Weitergabe von Foto eines mutmaßlichen Straftäters an die Zeitung-und Veröffentlichung

Internet, IT und Telekommunikation
03.02.2011781 Mal gelesen
Darf die Polizei einfach das Foto eines Tatverdächtigen an die Presse weitergeben und diese es dann veröffentlichen? So etwas hat sich kürzlich im Fall Mirco ereignet. Warum hier eine solche „identifizierende Berichterstattung“ aus juristischer Sicht fragwürdig ist.

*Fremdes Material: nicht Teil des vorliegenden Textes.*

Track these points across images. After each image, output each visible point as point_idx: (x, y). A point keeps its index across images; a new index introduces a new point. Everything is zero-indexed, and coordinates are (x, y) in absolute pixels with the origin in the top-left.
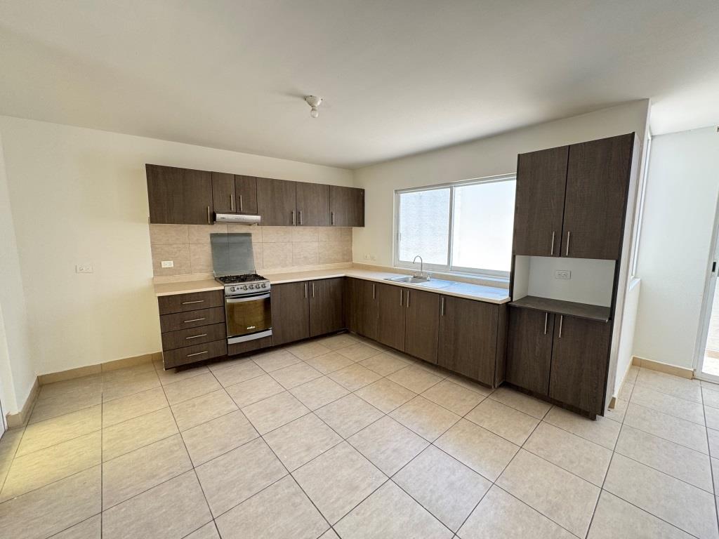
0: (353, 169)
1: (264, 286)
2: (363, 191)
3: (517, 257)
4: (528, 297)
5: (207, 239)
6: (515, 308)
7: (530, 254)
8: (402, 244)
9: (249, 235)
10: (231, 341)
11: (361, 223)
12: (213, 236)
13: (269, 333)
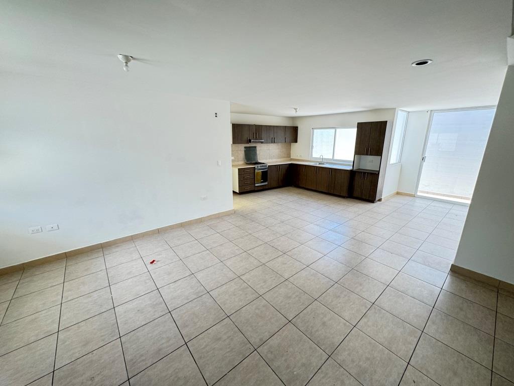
0: (293, 118)
1: (266, 166)
2: (297, 127)
3: (356, 156)
4: (359, 169)
5: (243, 149)
6: (354, 171)
7: (360, 155)
8: (314, 150)
9: (256, 147)
10: (256, 185)
11: (296, 141)
12: (245, 147)
13: (266, 183)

Der Fall Mirco ist in der Öffentlichkeit mit großer Anteilnahme verfolgt worden. Bekanntlich war der 10-jährige Mirco aus Grefrath bei Neuss im September 2010 spurlos verschwunden. Nach monatelangen Ermittlungen teilte die Polizei Ende Januar 2011 nach Überführung des mutmaßlichen Täters mit, dass der Junge erst entführt und dann getötet worden sei. Nach Angabe der Polizei habe der Verdächtige sie zur Leiche geführt und auch ein Geständnis abgelegt.

 

Obwohl er noch nicht verurteilt worden ist, ist so etwas ein Fressen für die Sensationspresse. Nach Informationen des WDR und von RP-Online vom 02.02.2011 wurde einer Zeitung ein Foto des mutmaßlichen Täters zugespielt, das nach Angabe der Polizei aus einer internen Datenbank stammte. Es sei dort missbräuchlich heruntergeladen und weitergegeben worden. Diese Zeitung veröffentlichte das Foto dann so, dass der Verdächtige darauf gut erkannt werden konnte. Laut Polizei werde gegen einen Beamten wegen der Weitergabe des Bildes ermittelt. So etwas sei als Geheimnisverrat anzusehen.

 

Hier stellt sich zunächst einmal die Frage, inwieweit die Polizei die Daten von mutmaßlichen Tätern wirkungsvoll schützt. Denn nach Angabe des WDR hat der Polizeisprecher nicht angegeben, inwieweit hier Sicherungssysteme bestehen.

 

Darüber hinaus besteht die Möglichkeit, dass die Veröffentlichung des Bildes von einem nicht verurteilten Straftäters dessen Persönlichkeitsrechte verletzten. Eine Verletzung könnte sich daraus ergeben, dass bis zu einer Verurteilung normalerweise die Unschuldsvermutung gilt. Dieser in der Verfassung niedergelegte Grundsatz besagt, dass jemand bis zu diesem Zeitpunkt wie ein Unschuldiger behandelt werden muss und nicht unnötig bloßgestellt werden darf.

 

Nach dem Kodex des deutschen Presserates ist eine Vorverurteilung durch eine solche identifizierende Berichterstattung bereits vor der Verurteilung zulässig, wenn der Verdächtigte ein Geständnis abgelegt hat und weitere Beweise gegen ihn sprechen oder wenn er die Tat unter den Augen der Öffentlichkeit begangen hat.

 

Diese weite Einschränkung der Unschuldsvermutung ist bedenklich. Denn es kann im Einzelfall nicht ausgeschlossen werden, dass ein Tatverdächtigter gerade in solchen Verfahren ein Geständnis ablegt, obwohl er das zur Last gelegte Verbrechen gar nicht begangen hat. Sollte sich das in einem Fall während der Gerichtsverhandlung herausstellen, wäre der Schaden nicht wiedergutzumachen.